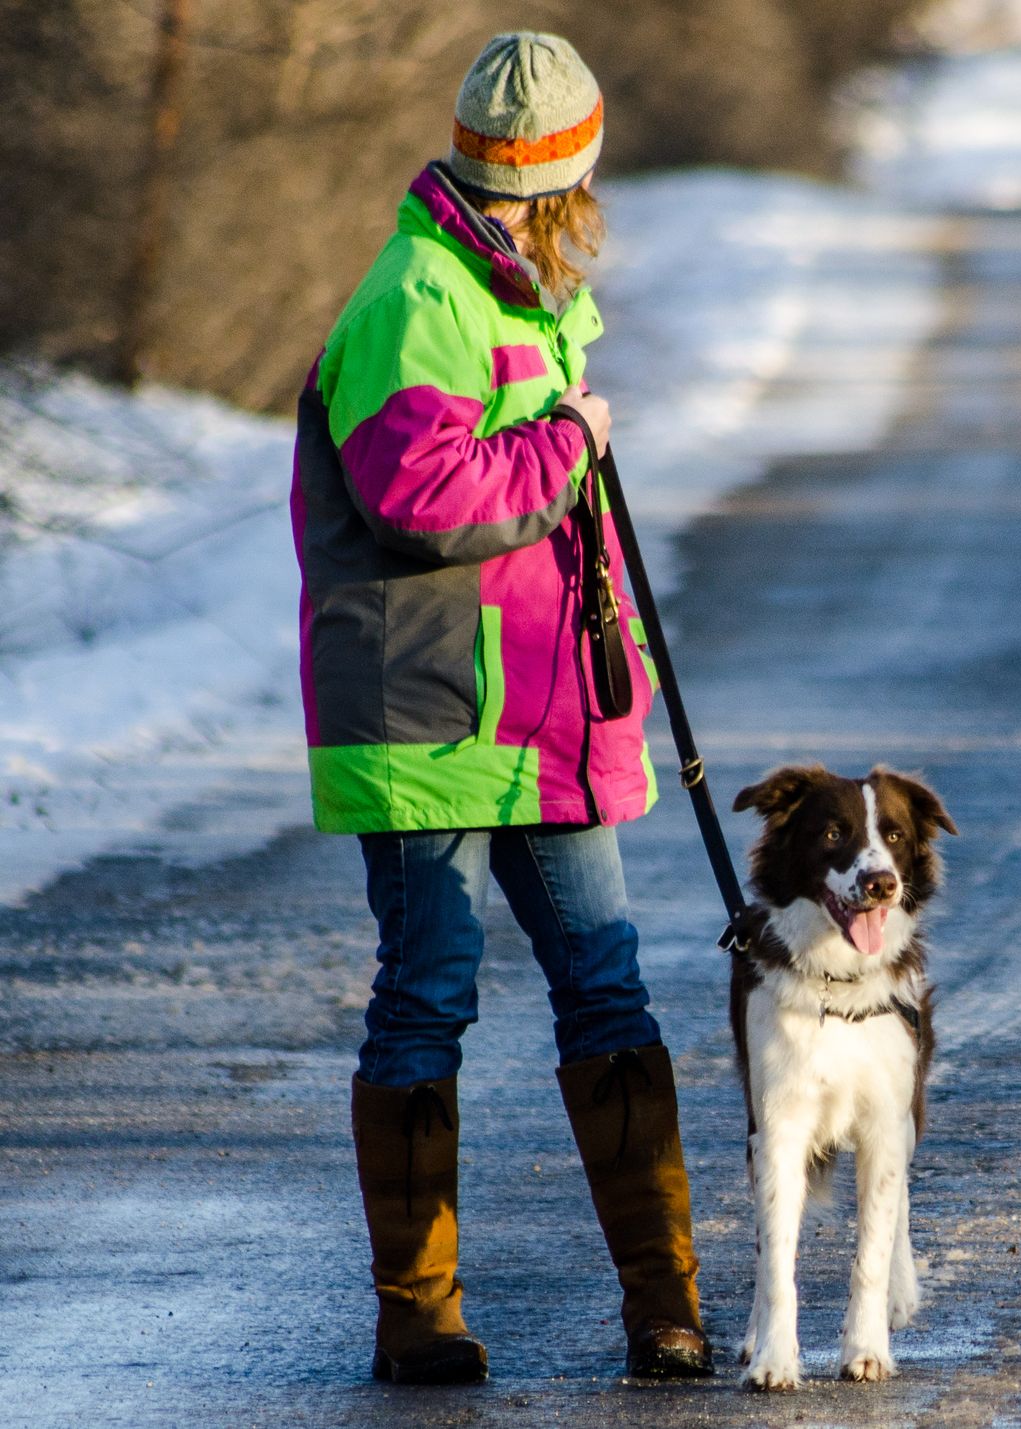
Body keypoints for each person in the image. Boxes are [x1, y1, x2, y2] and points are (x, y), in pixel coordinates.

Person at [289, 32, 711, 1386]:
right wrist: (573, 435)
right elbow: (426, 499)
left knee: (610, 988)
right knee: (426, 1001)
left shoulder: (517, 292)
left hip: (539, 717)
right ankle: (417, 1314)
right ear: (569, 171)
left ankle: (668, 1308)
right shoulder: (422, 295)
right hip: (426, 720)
* * *
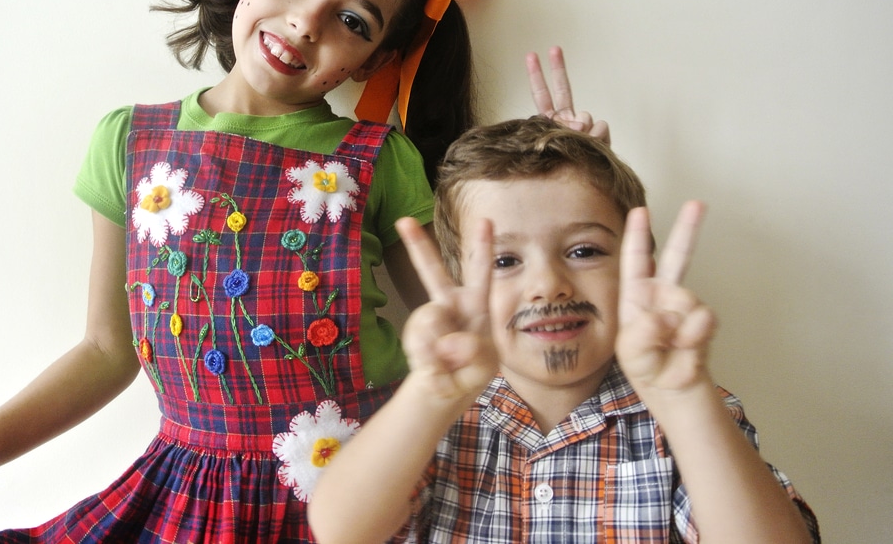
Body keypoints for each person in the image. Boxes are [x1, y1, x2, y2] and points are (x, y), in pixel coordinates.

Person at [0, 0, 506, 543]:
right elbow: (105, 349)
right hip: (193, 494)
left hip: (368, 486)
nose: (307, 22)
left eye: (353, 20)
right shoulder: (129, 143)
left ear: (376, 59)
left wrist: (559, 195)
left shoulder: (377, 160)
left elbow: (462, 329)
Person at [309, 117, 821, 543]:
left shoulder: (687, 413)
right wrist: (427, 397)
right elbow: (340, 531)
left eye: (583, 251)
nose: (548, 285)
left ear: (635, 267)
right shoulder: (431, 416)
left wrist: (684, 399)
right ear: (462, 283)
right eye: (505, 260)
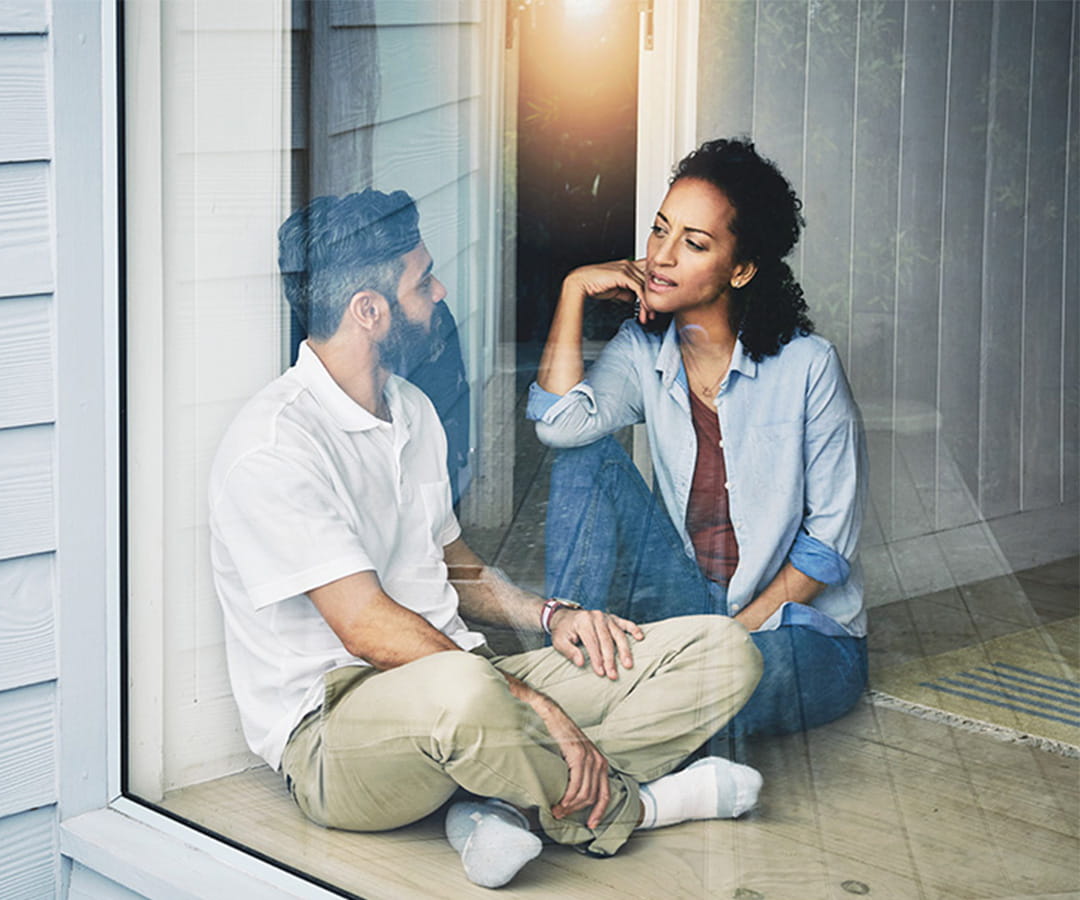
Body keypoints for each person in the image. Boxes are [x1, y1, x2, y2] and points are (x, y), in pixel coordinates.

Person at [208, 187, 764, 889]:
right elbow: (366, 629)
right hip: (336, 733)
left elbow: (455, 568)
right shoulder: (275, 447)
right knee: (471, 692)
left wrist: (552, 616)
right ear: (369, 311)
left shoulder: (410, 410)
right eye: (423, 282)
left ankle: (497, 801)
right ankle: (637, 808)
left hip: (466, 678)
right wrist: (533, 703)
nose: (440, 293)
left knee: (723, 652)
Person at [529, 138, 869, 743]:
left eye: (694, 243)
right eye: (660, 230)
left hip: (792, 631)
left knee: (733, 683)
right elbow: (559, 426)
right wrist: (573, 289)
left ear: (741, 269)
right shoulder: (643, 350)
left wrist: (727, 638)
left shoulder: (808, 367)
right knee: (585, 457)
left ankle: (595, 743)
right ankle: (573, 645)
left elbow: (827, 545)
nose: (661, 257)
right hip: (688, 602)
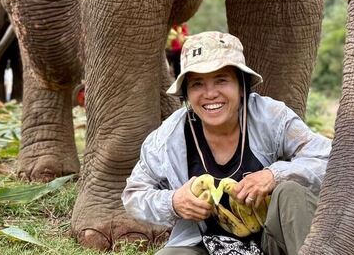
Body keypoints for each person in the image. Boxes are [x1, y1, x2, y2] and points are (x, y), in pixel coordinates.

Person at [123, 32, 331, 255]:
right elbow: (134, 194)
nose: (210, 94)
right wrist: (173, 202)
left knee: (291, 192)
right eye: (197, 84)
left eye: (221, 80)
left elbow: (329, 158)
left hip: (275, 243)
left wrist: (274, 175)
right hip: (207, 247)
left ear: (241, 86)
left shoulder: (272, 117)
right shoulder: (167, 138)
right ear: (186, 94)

▸ **Task to carry out**
Starting with the line that has "right wrist: (573, 289)" and going on through the line that has "right ear: (186, 94)", transcribe the records above exactly, but skip the pictures.

▸ **Expected answer**
right wrist: (573, 289)
left ear: (741, 269)
right shoulder: (643, 350)
left wrist: (727, 638)
left shoulder: (808, 367)
right knee: (585, 457)
left ankle: (595, 743)
right ankle: (573, 645)
left elbow: (827, 545)
nose: (661, 257)
right hip: (688, 602)
Body keypoints for each person in the image. Boxes are [x1, y1, x2, y2] and points are (x, y), in pixel coordinates.

Person at [123, 32, 331, 255]:
right elbow: (134, 194)
nose: (210, 94)
right wrist: (173, 202)
left knee: (291, 192)
right eye: (197, 84)
left eye: (221, 80)
left elbow: (329, 158)
left hip: (275, 243)
left wrist: (274, 175)
right hip: (207, 247)
left ear: (241, 86)
left shoulder: (272, 117)
right shoulder: (167, 138)
right ear: (186, 94)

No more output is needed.